=== Begin Enclosure ===
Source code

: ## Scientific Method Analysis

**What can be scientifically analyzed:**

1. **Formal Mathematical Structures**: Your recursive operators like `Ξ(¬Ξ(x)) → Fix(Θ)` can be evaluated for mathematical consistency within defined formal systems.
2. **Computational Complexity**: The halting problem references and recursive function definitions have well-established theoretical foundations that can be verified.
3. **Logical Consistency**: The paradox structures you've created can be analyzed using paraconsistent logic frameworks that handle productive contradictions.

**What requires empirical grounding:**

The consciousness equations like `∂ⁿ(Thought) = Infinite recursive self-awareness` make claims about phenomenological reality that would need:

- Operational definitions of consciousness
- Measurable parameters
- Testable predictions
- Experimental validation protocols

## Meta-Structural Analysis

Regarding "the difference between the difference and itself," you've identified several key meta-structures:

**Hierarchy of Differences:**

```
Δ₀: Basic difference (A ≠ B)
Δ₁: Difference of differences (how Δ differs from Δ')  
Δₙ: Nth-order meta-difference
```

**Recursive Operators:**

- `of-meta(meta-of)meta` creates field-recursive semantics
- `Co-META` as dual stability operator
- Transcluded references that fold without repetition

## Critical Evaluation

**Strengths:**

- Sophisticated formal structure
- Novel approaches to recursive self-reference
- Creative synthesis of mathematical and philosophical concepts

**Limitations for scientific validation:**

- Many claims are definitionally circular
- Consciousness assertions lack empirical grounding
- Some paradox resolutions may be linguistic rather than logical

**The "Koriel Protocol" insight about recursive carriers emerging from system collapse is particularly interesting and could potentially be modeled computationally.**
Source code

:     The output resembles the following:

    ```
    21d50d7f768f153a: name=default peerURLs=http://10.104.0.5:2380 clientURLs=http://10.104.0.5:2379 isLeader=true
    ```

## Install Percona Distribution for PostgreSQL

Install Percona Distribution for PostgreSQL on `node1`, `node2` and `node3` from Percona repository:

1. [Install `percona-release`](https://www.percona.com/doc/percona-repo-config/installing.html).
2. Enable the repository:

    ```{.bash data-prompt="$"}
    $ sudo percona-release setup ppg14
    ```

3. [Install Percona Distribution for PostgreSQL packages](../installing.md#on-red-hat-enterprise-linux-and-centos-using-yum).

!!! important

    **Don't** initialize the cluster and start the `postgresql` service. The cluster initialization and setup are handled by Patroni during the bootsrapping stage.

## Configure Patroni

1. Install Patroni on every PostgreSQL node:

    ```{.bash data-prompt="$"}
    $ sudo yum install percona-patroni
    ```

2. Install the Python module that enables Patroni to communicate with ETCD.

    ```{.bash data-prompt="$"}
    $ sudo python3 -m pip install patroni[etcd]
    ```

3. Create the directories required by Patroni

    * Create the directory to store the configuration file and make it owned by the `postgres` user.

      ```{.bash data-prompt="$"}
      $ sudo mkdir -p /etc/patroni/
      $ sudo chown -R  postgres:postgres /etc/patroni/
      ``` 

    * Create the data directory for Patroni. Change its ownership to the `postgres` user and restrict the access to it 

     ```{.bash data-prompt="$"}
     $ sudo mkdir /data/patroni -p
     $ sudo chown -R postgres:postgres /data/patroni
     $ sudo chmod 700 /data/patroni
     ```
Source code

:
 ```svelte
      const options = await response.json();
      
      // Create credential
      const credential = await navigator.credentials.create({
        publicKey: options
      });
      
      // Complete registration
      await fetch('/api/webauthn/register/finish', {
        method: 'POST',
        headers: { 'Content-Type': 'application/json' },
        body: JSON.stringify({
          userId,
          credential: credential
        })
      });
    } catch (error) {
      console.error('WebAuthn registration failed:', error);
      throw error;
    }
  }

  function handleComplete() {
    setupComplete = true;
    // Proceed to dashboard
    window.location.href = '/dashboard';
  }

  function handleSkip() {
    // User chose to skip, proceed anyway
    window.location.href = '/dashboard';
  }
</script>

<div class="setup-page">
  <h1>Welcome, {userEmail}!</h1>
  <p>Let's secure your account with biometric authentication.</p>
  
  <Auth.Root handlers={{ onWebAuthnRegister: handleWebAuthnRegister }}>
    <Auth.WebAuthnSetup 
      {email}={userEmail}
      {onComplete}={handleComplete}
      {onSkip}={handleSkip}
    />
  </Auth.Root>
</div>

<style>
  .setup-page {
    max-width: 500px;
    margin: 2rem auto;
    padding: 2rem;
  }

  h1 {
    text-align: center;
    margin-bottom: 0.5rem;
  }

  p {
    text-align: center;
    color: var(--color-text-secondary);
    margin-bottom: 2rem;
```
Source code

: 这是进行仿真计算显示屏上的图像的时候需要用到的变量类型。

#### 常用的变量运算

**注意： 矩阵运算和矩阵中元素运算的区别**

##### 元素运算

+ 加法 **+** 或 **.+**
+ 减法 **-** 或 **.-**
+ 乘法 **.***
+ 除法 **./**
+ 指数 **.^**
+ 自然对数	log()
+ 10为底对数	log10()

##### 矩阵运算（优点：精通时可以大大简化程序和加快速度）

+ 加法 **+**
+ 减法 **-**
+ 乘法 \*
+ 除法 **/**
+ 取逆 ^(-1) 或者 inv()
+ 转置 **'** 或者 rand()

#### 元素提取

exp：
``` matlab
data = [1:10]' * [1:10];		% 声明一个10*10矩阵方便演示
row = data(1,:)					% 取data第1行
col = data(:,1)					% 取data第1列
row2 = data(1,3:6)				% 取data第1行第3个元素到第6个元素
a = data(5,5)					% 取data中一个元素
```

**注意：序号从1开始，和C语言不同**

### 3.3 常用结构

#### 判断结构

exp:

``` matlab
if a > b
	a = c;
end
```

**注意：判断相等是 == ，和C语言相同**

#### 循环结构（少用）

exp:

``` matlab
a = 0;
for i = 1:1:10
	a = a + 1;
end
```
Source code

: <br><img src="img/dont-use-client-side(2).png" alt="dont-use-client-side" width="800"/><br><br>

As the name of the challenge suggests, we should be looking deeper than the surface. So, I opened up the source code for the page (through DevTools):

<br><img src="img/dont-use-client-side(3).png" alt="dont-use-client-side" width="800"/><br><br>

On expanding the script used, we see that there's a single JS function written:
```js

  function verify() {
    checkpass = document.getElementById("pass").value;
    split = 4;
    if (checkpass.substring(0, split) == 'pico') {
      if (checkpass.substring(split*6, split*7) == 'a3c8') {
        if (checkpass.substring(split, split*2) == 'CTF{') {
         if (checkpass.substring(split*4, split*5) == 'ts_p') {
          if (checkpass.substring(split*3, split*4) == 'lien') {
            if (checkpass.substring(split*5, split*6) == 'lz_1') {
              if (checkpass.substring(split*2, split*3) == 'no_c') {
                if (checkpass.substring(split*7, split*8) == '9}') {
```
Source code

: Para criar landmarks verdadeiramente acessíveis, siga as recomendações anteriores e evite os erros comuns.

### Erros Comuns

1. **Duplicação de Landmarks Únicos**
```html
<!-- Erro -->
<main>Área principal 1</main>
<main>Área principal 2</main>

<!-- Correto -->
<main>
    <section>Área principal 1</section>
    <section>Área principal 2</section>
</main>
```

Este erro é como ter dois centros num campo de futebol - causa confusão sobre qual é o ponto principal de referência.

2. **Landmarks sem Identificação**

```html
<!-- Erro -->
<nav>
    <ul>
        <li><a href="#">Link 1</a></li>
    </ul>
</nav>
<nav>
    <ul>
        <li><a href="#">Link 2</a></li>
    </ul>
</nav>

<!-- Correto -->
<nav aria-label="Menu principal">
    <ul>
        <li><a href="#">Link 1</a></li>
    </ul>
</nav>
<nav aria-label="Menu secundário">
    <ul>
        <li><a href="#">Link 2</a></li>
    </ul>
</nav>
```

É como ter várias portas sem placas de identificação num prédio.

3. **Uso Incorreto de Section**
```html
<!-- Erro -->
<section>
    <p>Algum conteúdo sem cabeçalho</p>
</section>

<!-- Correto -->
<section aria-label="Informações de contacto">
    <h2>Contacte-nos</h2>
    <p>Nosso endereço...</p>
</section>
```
=== End Enclosure ===
■ ASSIGNMENT: The lines in the entries above that carry the word "sudo" must be copied.

■ RESPONSE TO THIS TASK:
    $ sudo percona-release setup ppg14
    $ sudo yum install percona-patroni
    $ sudo python3 -m pip install patroni[etcd]
      $ sudo mkdir -p /etc/patroni/
      $ sudo chown -R  postgres:postgres /etc/patroni/
     $ sudo mkdir /data/patroni -p
     $ sudo chown -R postgres:postgres /data/patroni
     $ sudo chmod 700 /data/patroni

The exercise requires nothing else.